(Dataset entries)

★ ★ ★ ★ ★

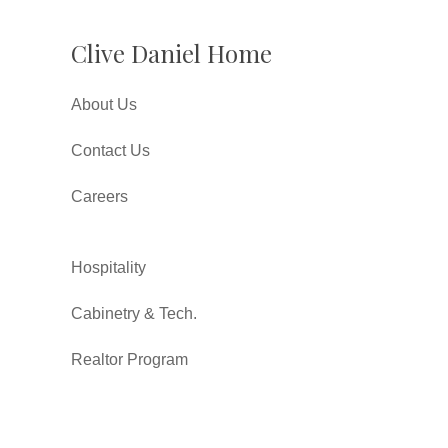
Clive Daniel Home
About Us
Contact Us
Careers
Hospitality
Cabinetry & Tech.
Realtor Program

★ ★ ★ ★ ★

## Work item
Please copy the lines of the entries above verbatim, leaving out the pictures.

## Written reply
Clive Daniel Home
About Us
Contact Us
Careers
Hospitality
Cabinetry & Tech.
Realtor Program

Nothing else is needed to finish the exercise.